BLM35040 - Taxation of leases that are not long-funding leases: sale and leaseback: example - accounting where sale not recognised; part 3 of 3

The following example is correct for sale and finance leaseback transactions occurring before 9 October 2007. See BLM35026 for changes

Where the sale is not recognised the accounting treatment regards the transaction purely as a refinancing exercise. The asset is not treated as if it had been sold and the profit on sale is not taken. The asset stays in the vendor’s balance sheet at its book value and the sale proceeds is shown as a creditor. The accounting entries are:

Balance Sheet Entry Amount
Dr bank £30,000
Cr finance lease creditor* £30,000

* The tax legislation generally refers to accounting ‘as a finance lease or loan’ as it might be argued that this liability is presented as a loan in the accounts.

At the end of Year 5 the asset is in the balance sheet at its written down value of £25,000 (cost £50,000 less depreciation £25,000).

Annual entries in profit and loss account in years 6 to 10 are limited to

  • the depreciation of asset as before:

(10 % x original cost of 50,000) = 5,000

  • plus the finance charge element of the lease rentals

Tax consequences

Under the new finance lease, the capital repayment element in the rentals total £30,000 and this is payable over five years (Years 6 to 10 inclusive). The asset will be worth nothing at the end of ten years and so the full amount of these rentals has to be written off over this period. But, because the asset has stayed in the balance sheet at its existing written down value of £25,000, the actual depreciation charge will only write off £25,000 by the end of year ten - a shortfall of £5,000. Prior to FA 2004, to find the allowable revenue rental deduction each year you use the actual rate of write off in the accounts as a guide. That is, multiply the total capital repayable (£30,000) by

the actual depreciation each year (£5,000) = 1/5th or 20 %.

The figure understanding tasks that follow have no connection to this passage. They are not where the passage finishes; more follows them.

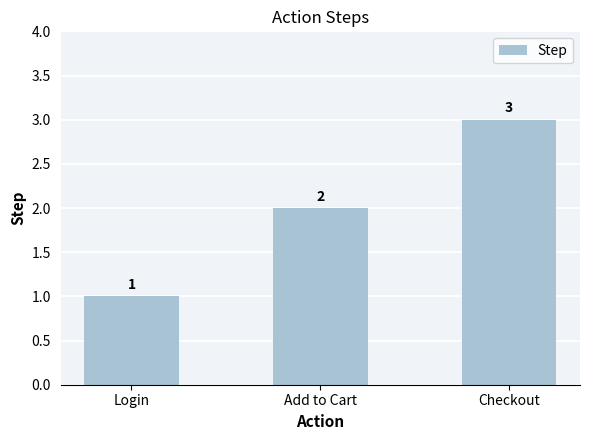

What is the minimum value shown in the chart?

1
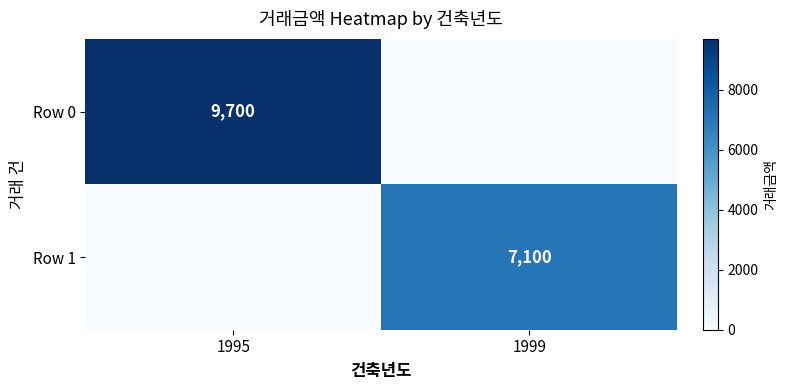

Rank the categories by Row 1 value from highest to lowest.

1999, 1995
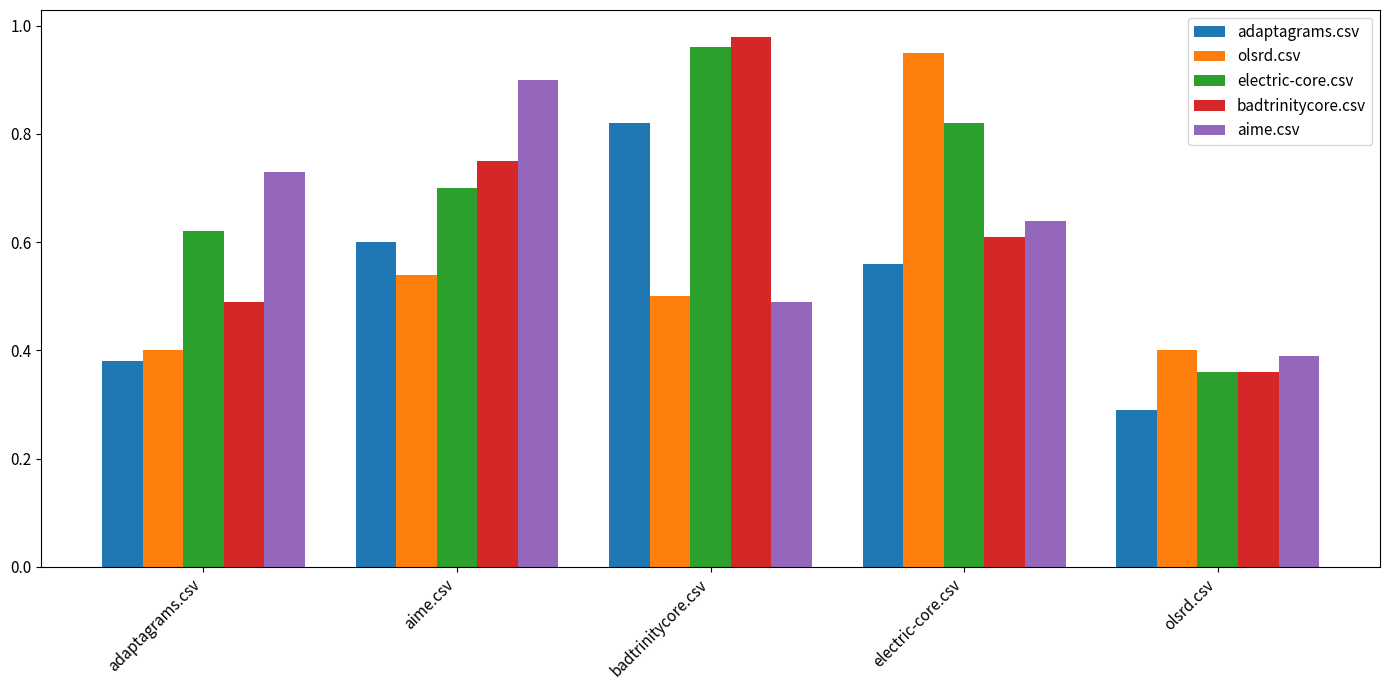

Which label corresponds to the largest value in the chart?

badtrinitycore.csv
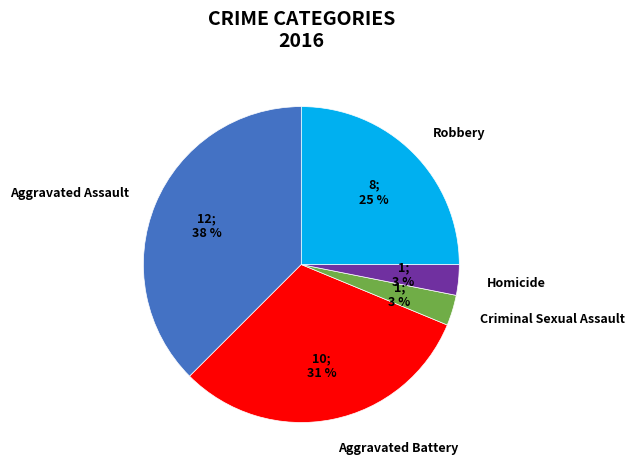

To the nearest percent, what portion does Criminal Sexual Assault represent?

3%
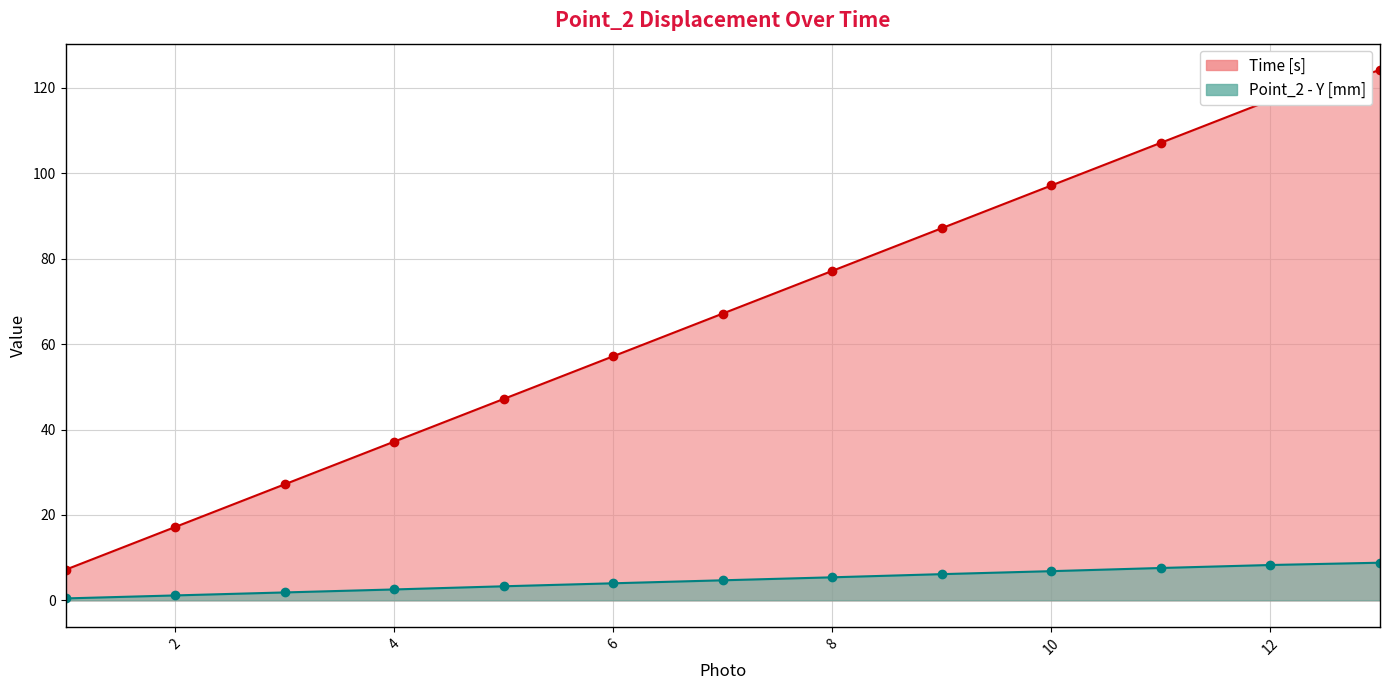

What is the difference between the Time [s] values at 6 and 10?

40.0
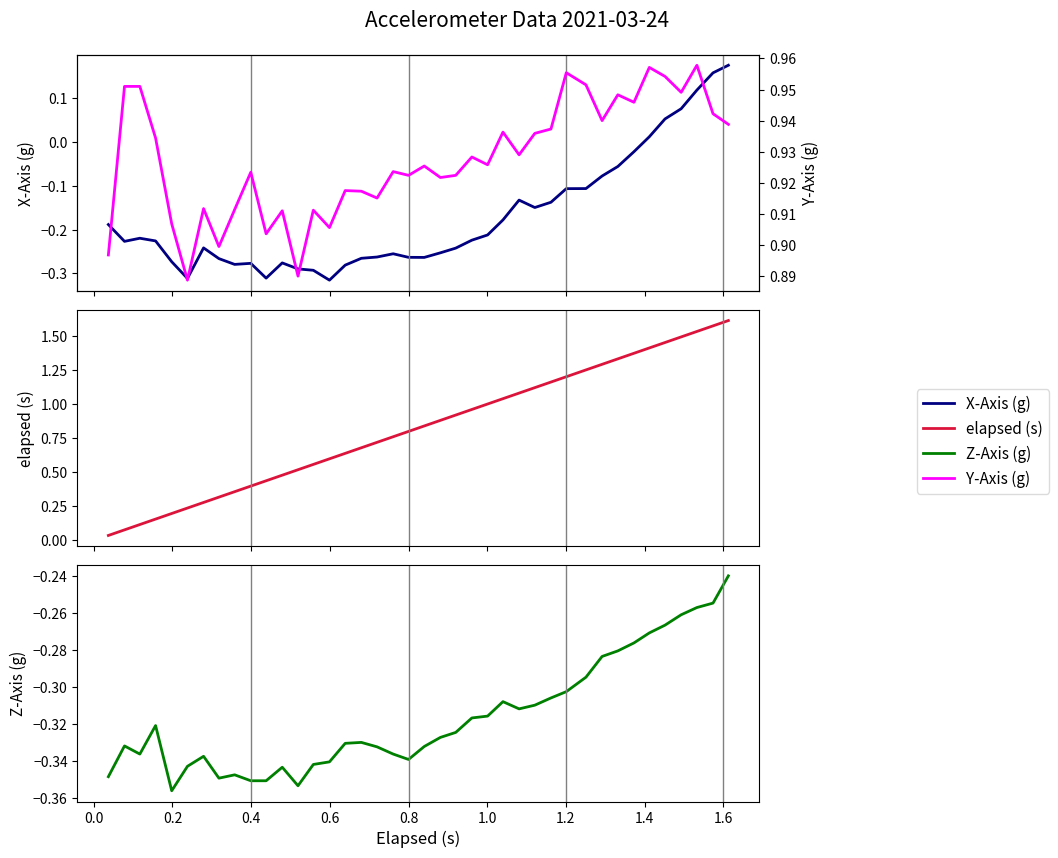

Does the chart display data point markers on the line(s)?

No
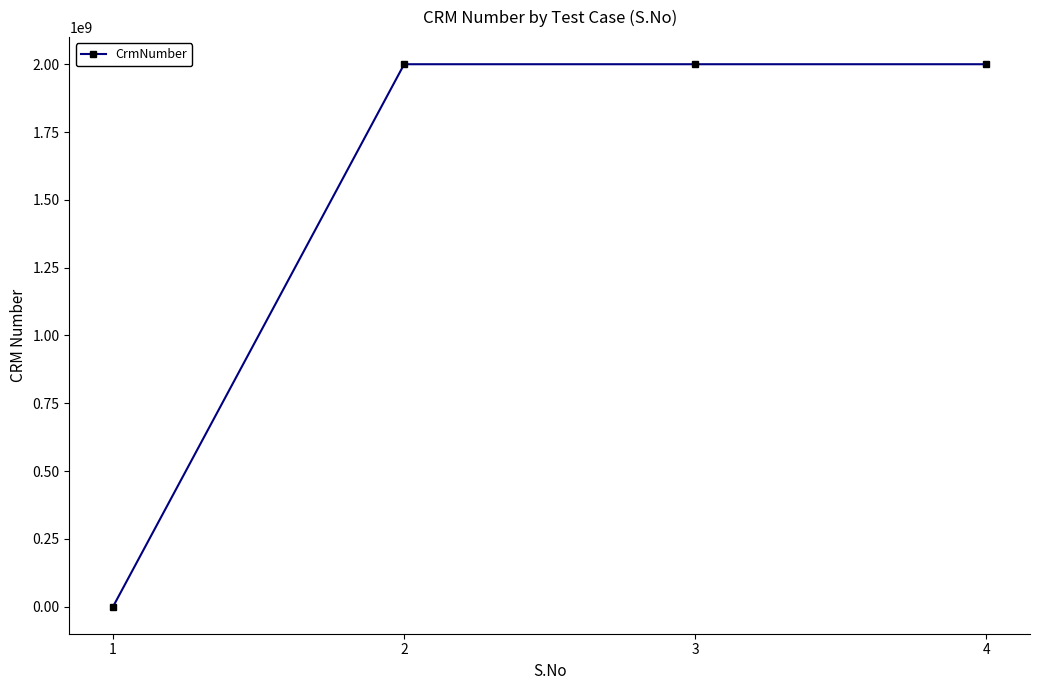

What is the difference between the second highest and minimum values?

2000214497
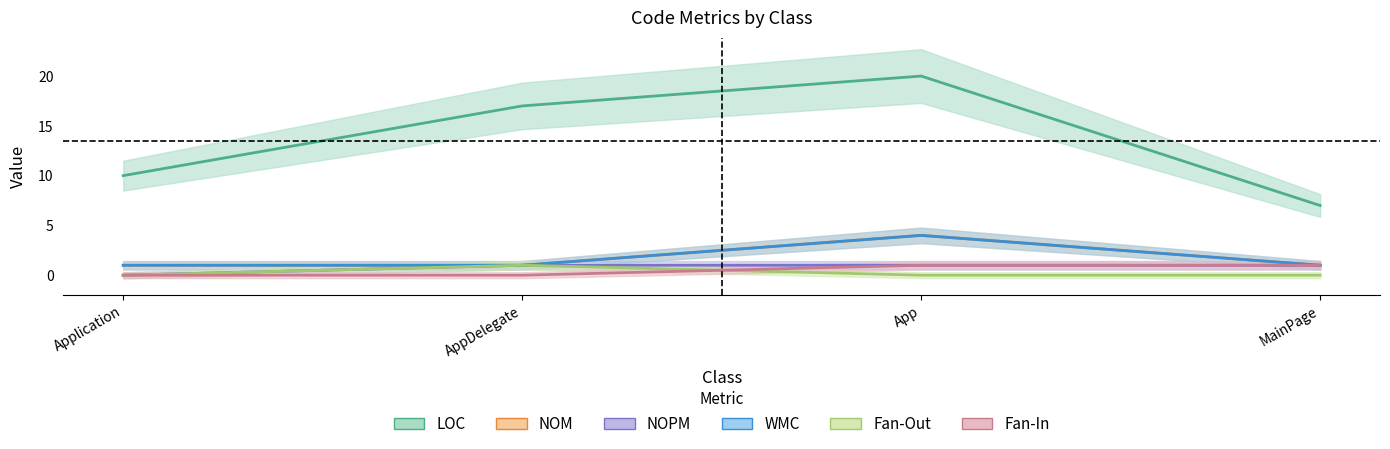

How many lines are shown in the chart?

6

the total amount of actual depreciation to be written off (£25,000).

  • In this example 20% of the total capital element in the rentals (£30,000) is allowable for tax purposes each year, namely £6,000.
  • Depreciation of £5,000 is actually charged in arriving at the commercial profits each year. So a further £1,000 a year must be deducted in the tax computation.
  • There has actually been a sale and so there will be a capital allowances disposal event. (There will not be a chargeable gain as the sale proceeds were less than cost and are dealt with through the capital allowances computation).

Following FA 2004, for pre 9 October 2007 leases only, and assuming there was a restricted disposal value under CAA01/S222, the deduction for the rentals will be restricted under CAA01/S228B.

If the sale and lease-back was for £20,000 rather than £30,000, the accounting entries would be unaffected. The charge to profit and loss would be £5,000 per annum. But this would have to be adjusted for tax purposes to add back the amount of the depreciation that represents the capital loss on sale of the asset (£5,000), the amount disallowed being £1,000 for each of the 5 years of the finance lease. Following FA 2004, for pre 9 October 2007 leases only, and assuming there was a restricted disposal value under CAA01/S222, the deduction for the rentals will be restricted under CAA01/S228B.